## MATERIAL FOR THIS EXERCISE
....
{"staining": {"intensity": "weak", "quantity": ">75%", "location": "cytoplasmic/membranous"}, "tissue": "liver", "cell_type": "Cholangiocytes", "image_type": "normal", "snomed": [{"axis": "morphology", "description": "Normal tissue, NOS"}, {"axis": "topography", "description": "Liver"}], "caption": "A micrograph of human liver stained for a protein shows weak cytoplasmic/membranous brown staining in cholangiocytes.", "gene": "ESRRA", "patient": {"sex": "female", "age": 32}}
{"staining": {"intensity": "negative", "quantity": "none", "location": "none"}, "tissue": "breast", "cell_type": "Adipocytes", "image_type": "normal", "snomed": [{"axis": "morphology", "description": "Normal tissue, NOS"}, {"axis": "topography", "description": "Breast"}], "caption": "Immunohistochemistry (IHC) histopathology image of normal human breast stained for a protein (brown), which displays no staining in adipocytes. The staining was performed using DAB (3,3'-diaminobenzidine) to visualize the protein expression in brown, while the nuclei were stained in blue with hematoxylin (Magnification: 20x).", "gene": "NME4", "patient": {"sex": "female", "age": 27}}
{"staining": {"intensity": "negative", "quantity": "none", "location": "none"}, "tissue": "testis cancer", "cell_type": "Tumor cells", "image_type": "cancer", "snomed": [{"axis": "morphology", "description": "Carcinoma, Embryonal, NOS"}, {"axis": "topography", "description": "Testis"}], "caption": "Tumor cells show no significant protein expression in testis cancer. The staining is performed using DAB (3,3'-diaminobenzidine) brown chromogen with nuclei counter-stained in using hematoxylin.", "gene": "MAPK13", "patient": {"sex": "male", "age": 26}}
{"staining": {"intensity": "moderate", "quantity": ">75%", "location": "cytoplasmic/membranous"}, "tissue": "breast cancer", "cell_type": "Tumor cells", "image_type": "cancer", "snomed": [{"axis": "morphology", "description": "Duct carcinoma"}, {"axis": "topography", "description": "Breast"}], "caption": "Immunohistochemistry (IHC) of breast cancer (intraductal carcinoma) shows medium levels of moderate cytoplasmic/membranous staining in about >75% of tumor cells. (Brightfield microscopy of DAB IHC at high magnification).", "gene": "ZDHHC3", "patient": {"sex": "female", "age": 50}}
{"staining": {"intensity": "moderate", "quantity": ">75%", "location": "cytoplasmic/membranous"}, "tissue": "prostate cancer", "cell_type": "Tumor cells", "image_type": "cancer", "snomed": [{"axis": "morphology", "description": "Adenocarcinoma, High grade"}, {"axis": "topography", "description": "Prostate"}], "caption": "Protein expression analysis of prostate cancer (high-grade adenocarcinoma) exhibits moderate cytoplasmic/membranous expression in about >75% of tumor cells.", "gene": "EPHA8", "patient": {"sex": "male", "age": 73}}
....
## ABOUT THIS TASK
Transcribe the lines above between the line holding "(IHC) histopathology image" and the line holding "cells show no", inclusive, exactly as they stand and with nothing added.

## OUTPUT BELOW
{"staining": {"intensity": "negative", "quantity": "none", "location": "none"}, "tissue": "breast", "cell_type": "Adipocytes", "image_type": "normal", "snomed": [{"axis": "morphology", "description": "Normal tissue, NOS"}, {"axis": "topography", "description": "Breast"}], "caption": "Immunohistochemistry (IHC) histopathology image of normal human breast stained for a protein (brown), which displays no staining in adipocytes. The staining was performed using DAB (3,3'-diaminobenzidine) to visualize the protein expression in brown, while the nuclei were stained in blue with hematoxylin (Magnification: 20x).", "gene": "NME4", "patient": {"sex": "female", "age": 27}}
{"staining": {"intensity": "negative", "quantity": "none", "location": "none"}, "tissue": "testis cancer", "cell_type": "Tumor cells", "image_type": "cancer", "snomed": [{"axis": "morphology", "description": "Carcinoma, Embryonal, NOS"}, {"axis": "topography", "description": "Testis"}], "caption": "Tumor cells show no significant protein expression in testis cancer. The staining is performed using DAB (3,3'-diaminobenzidine) brown chromogen with nuclei counter-stained in using hematoxylin.", "gene": "MAPK13", "patient": {"sex": "male", "age": 26}}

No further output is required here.